**Exercise details**
Starting with the line that contains "Is there any" and going on through the end of the records, rewrite those lines with "chart" swapped for "graph" and nothing else changed. Leave the pictures out of your answer.
--- Data to examine ---
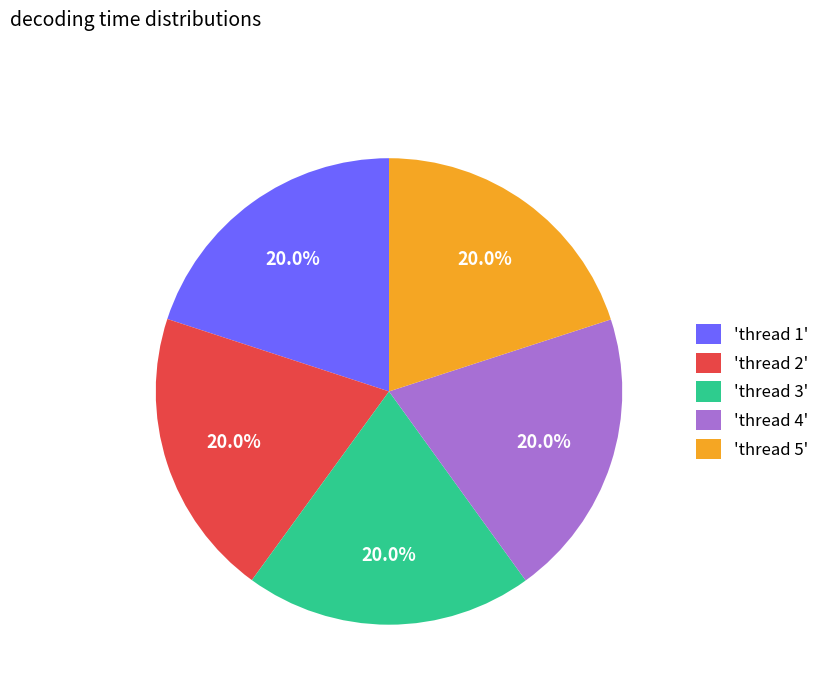

Is there a majority slice in this chart?

No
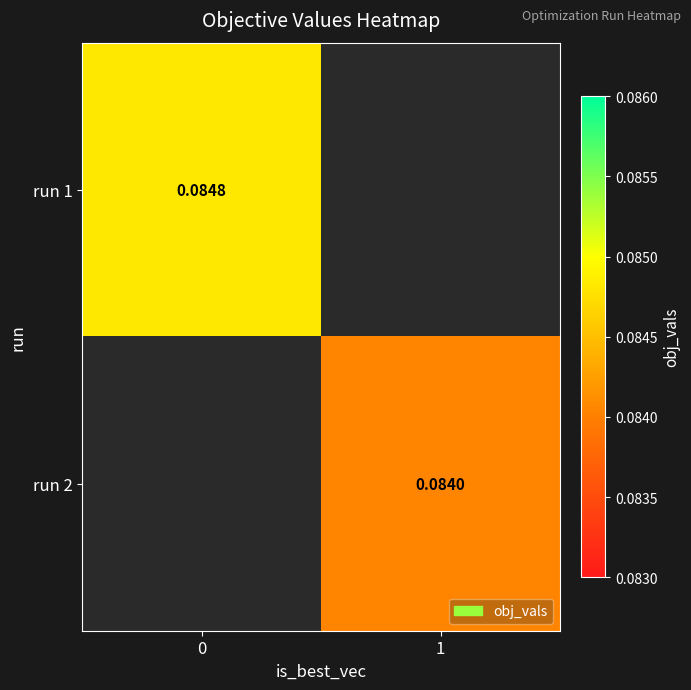

What is the approximate value of run 2 at 1?

0.1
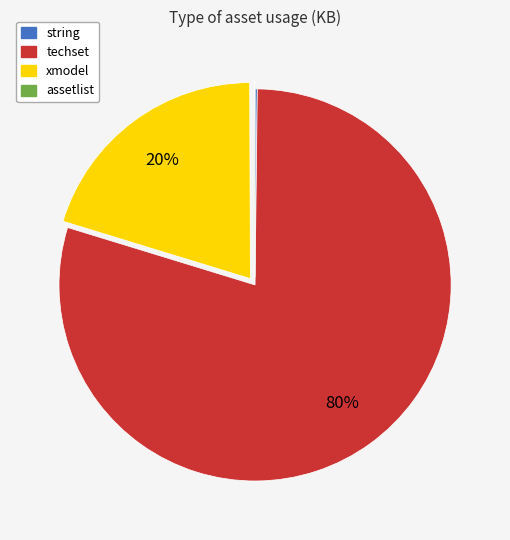

Is techset the majority of the pie?

Yes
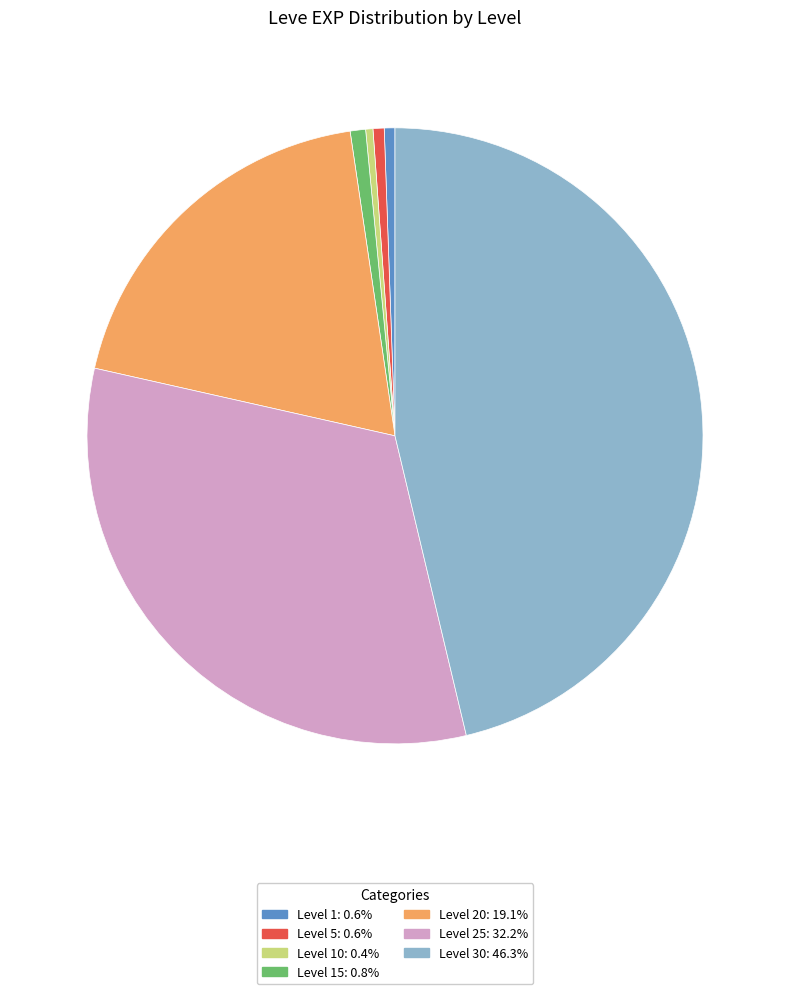

Is there any slice that represents more than half of the pie?

No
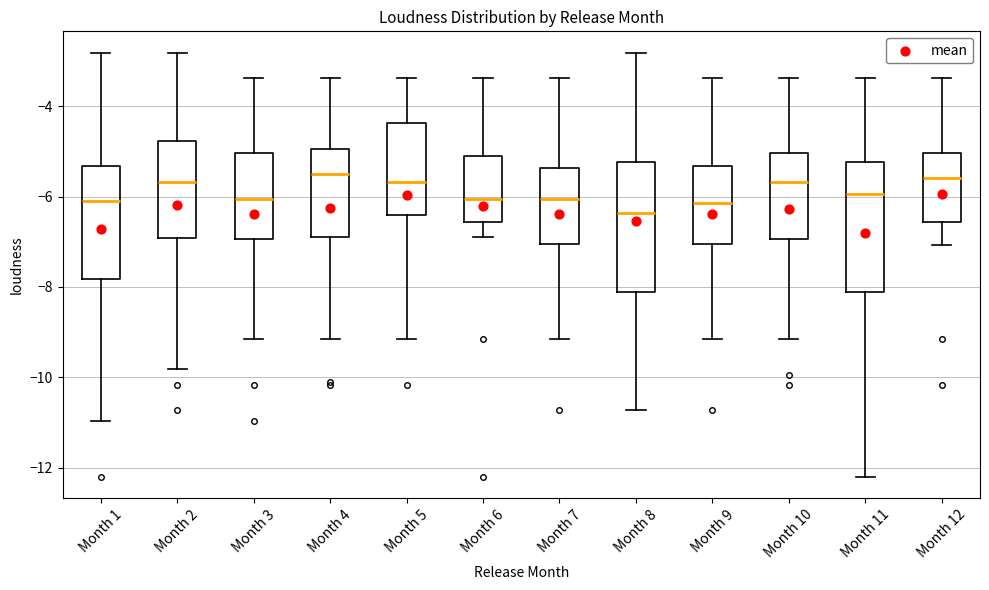

Where does the median line of the box for Month 6 sit on the y-axis? The values are not printed on the chart, so give them approximately, as read against the axis.

-6.0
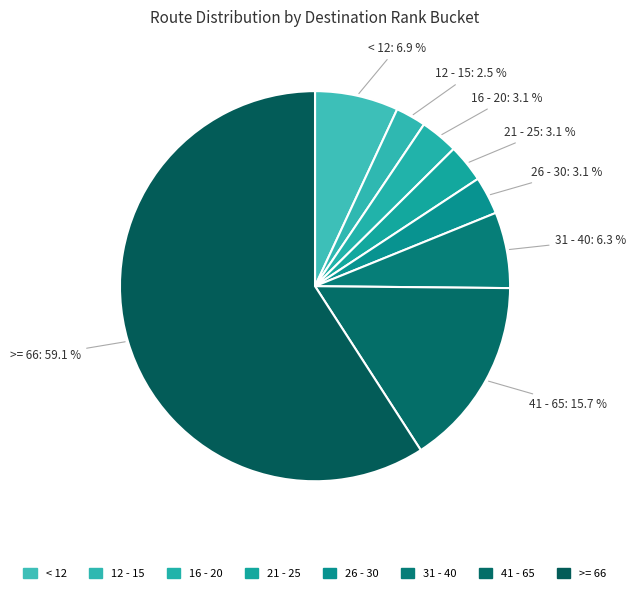

Count the number of slices in the pie.

8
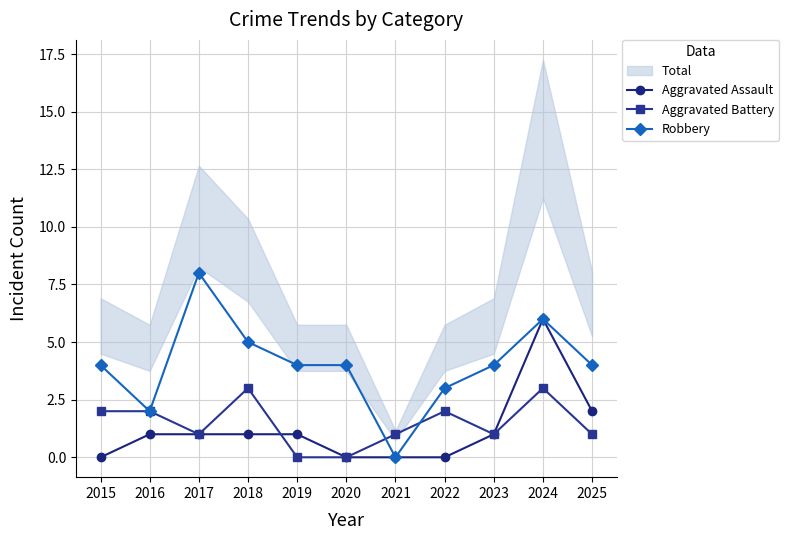

How many values in Aggravated Assault are above zero?

7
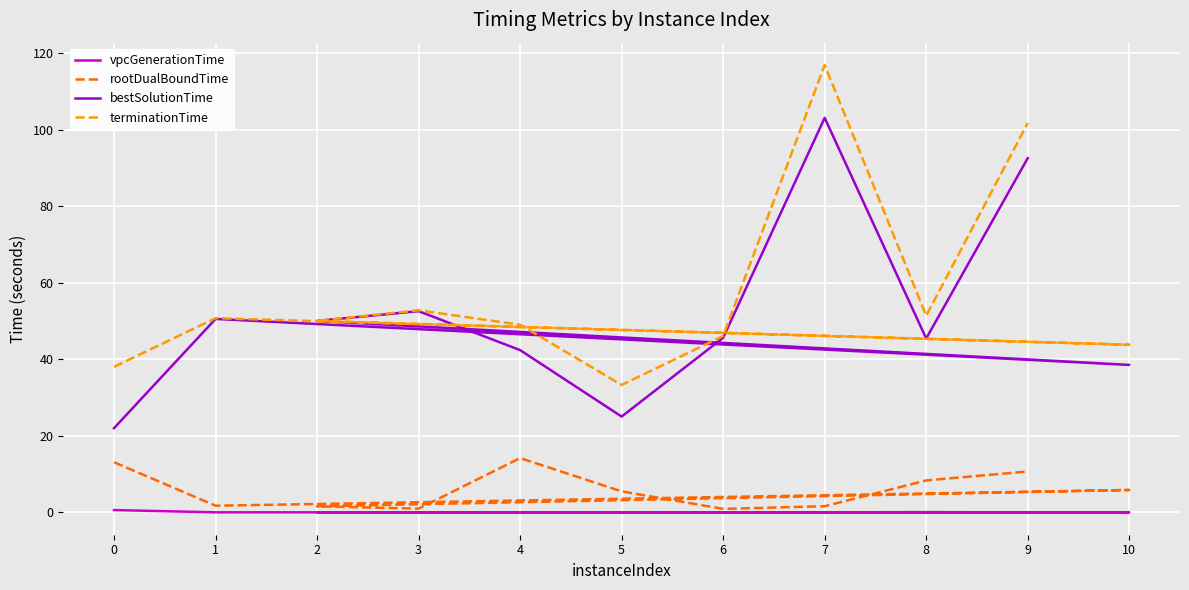

True or false: rootDualBoundTime has a value of 1.2 at 6.

False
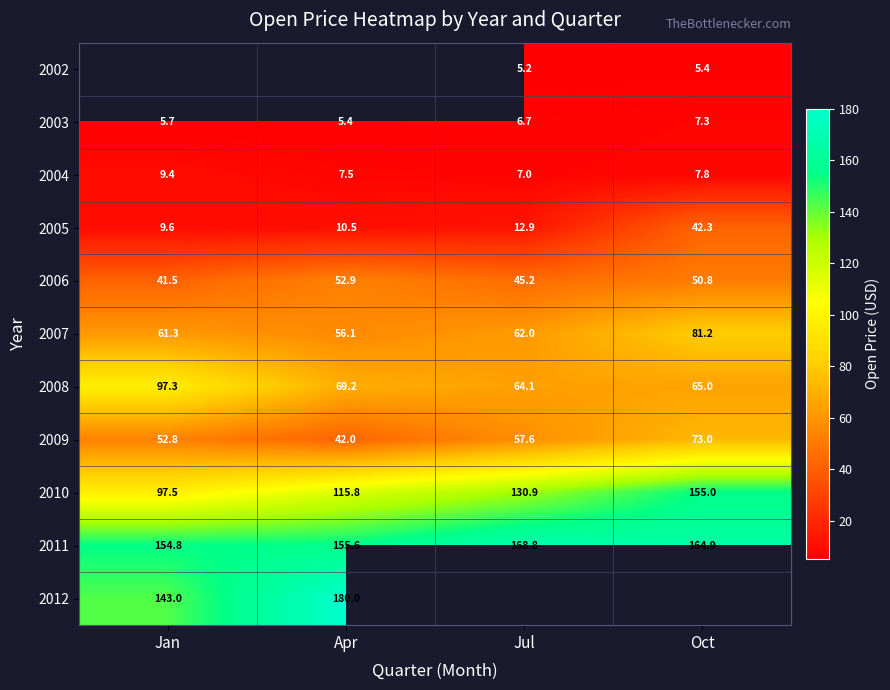

List the labels in order of 2009 value, largest first.

Oct, Jul, Jan, Apr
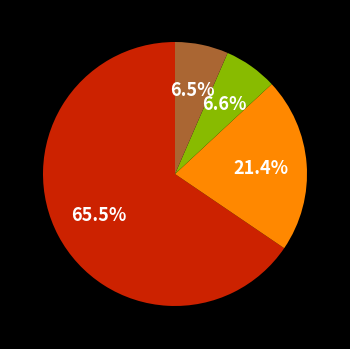

Is there a majority slice in this chart?

Yes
---
**Reply**
Is there any slice that represents more than half of the pie?

No

Where does the median line of the box for Month 6 sit on the y-axis? The values are not printed on the graph, so give them approximately, as read against the axis.

-6.0

Count the number of slices in the pie.

8

How many values in Aggravated Assault are above zero?

7

True or false: rootDualBoundTime has a value of 1.2 at 6.

False

List the labels in order of 2009 value, largest first.

Oct, Jul, Jan, Apr

Is there a majority slice in this graph?

Yes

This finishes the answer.